Structured pose outputs
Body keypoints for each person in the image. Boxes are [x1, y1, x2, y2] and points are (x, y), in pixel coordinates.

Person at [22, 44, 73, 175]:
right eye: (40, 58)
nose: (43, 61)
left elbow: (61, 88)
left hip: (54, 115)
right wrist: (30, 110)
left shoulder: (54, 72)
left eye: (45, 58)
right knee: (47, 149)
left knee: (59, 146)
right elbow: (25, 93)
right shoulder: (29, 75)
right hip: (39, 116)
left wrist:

# What is needed:
Return exactly the lines from the line holding "right eye: (40, 58)" to the last line of the data, with both of those lines included and nothing added.

# Result:
right eye: (40, 58)
nose: (43, 61)
left elbow: (61, 88)
left hip: (54, 115)
right wrist: (30, 110)
left shoulder: (54, 72)
left eye: (45, 58)
right knee: (47, 149)
left knee: (59, 146)
right elbow: (25, 93)
right shoulder: (29, 75)
right hip: (39, 116)
left wrist:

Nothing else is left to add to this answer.